Sentiment was supported by stronger than expected Chinese import data which signalled buoyant global demand.
Meanwhile, a renewed commitment by the Japanese Prime Minister to maintain its two percent inflation target indicated the Bank of Japan would continue to pursue aggressive monetary easing.
Overnight, the Dow rose 0.9%, the S&P500 lifted 1.2% and the Nasdaq rose 1.8%.
Treasuries fell (yields rose) as stronger risk appetite dampened demand for safer government bonds.
The FOMC minutes which said that several members favoured pulling back on bond purchases may have also weighed on demand.
The US dollar rose against most currencies on the prospect of quantitative easing pulling back by late 2013.
Meanwhile, the Japanese yen continued its slide to its weakest in four years as authorities reasserted its commitment to aggressive quantitative easing.
The Australian dollar strengthened to around 1.054 supported by strong Chinese import data and the more positive risk environment.
Most commodities weakened despite the more positive risk environment.
Copper prices fell on poor Chinese copper import data, although overall imports were strong.
Gold fell sharply on news that Cyprus was to sell its gold reserves to raise cash and following the Fed minutes.
The Westpac-Melbourne Institute index of consumer sentiment fell 5.1% in April to 104.9.

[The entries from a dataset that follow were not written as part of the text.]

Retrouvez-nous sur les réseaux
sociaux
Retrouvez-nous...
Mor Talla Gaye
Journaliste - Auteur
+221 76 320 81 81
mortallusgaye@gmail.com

Events in Cyprus appear to lie behind the decline, demonstrating how fragile consumer sentiment can be. Nonetheless, the number of optimists continues to outweigh the number of pessimists.
Chinese exports rose 10.0% in the year to March while imports were up 14.1% over the same period.
For the month of March, China reported a trade deficit of US$0.9 billion.
China's trade surplus in February was US$15.2 billion and has been in strong surplus for twelve months.
Slovenia has been the latest country to be flagged for a potential bailout, with questions raised on whether the government can raise enough funds to fund its deficit and recapitalise its struggling banking sector.
The problems in Slovenia are similar to Cyprus (also Spain and Ireland) in that they have stemmed from banking problems, although Slovenia's banking sector is much smaller as a percentage of GDP.
If external assistance is required, investors will be watching closely how Slovenia will be treated and if Cyprus's situation was indeed a "one off".
The US FOMC minutes continued to show a wide range of views among committee members about the timing of withdrawing its quantitative easing program.
Several saw QE tapering by mid-year and done by year end if the economy continues along the expected path and labour market conditions improved, while a few saw a reduction in purchases by mid-year.